Cold trimmed joints of roast partridge, marinaded in tarragon vinegar and olive oil. (One in two add salt, pepper, minced chives and chervil); serve on a bed of shredded lettuce, pour the marinade over, garnish with sliced eggs, capers and gherkins .... (2) Cold roast partridge cut in dice, marinaded for two hours in French dressing, drain it, then mix the partridge with an equal amount of diced white celery; place the salad on a leaf of lettuce, mask with a mayonnaise, garnish with minced pickle and chopped capers.
Cold boiled potatoes sliced, little minced onion and chopped parsley, mixed and seasoned with salt, pepper, oil and vinegar... (2) Slices of cold boiled potatoes, shredded salt anchovies, chopped parsley, pepper, salt, French mustard, tarragon vinegar and cream salad dressing, all mixed together and served on lettuce... (3) Sliced thin cold boiled potatoes, thoroughly mixed with French dressing, adding a little more vinegar... (4) Sliced cold boiled potatoes, sliced onion, chopped parsley, fried bacon in dice with its fat, salt, pepper and cream salad dressing, all mixed together and served on lettuce... (5) Balls of potatoes scooped from peeled raw ones, steamed till done, then cooled, moistened with Hollan-daise sauce; served on lettuce and sprinkled with finely chopped chives and chervil.

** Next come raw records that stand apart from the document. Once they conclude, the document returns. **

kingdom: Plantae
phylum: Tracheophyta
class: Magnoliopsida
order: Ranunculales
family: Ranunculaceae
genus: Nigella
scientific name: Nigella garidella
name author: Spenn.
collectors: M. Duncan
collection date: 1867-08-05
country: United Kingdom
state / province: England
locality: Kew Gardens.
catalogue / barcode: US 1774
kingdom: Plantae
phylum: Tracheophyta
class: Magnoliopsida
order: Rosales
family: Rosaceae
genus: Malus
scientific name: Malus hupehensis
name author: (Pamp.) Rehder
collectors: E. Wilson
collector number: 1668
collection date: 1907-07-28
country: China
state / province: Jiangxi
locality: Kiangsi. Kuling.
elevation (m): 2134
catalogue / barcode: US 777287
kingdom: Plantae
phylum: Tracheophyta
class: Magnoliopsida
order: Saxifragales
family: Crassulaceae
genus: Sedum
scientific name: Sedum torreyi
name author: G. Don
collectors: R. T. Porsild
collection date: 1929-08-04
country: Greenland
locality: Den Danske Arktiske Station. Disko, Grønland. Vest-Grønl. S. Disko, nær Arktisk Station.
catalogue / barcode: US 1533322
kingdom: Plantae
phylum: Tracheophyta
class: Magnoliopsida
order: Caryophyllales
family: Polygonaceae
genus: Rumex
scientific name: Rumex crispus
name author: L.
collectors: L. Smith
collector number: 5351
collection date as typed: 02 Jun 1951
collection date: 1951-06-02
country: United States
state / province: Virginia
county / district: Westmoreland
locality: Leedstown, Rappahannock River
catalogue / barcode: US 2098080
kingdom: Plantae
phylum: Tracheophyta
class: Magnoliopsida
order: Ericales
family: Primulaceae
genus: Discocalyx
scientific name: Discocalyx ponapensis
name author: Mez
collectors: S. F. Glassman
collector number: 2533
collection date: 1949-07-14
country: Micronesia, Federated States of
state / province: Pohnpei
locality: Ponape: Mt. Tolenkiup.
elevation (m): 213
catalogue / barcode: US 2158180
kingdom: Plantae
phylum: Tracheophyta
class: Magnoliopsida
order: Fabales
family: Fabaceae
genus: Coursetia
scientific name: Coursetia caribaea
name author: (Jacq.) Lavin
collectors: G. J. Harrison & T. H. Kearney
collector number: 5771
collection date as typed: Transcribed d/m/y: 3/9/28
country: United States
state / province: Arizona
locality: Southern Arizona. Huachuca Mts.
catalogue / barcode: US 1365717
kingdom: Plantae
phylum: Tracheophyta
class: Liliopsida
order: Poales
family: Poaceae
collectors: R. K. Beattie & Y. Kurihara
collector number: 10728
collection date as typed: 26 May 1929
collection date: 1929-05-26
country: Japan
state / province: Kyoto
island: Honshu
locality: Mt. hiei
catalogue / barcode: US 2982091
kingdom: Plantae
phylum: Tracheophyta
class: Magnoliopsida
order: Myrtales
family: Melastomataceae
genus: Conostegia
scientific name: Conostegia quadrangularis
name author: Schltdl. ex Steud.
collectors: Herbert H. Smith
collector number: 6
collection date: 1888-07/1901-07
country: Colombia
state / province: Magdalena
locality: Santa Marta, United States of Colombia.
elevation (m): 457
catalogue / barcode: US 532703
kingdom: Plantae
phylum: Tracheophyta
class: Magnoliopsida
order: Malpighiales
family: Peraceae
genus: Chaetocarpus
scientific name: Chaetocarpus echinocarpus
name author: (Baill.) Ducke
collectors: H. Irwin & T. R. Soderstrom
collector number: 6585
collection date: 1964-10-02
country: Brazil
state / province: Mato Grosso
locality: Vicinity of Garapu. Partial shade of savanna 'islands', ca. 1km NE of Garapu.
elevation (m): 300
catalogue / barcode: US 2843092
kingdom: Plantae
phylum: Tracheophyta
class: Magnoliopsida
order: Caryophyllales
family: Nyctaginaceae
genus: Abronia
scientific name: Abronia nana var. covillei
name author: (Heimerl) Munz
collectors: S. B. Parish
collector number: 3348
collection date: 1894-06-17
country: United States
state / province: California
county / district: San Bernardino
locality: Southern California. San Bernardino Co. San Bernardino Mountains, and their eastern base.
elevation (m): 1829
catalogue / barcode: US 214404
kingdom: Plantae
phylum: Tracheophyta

Broad shredded Romaine lettuce leaves, sprinkled with salt, pepper, oil and tarragon vinegar.
Cooked salad of carrots, parsnips and beetroots cut in shapes; pieces of fowl and shredded anchovies, mixed together and seasoned with combined oil, vinegar and French mustard; served garnished with olives and caviar.,. (2) Cooked ham, smoked tongue, roast beef, chicken and mutton cut in dice, shredded salt anchovies; season and mix with Tartar sauce;serve within a border of shredded lettuce.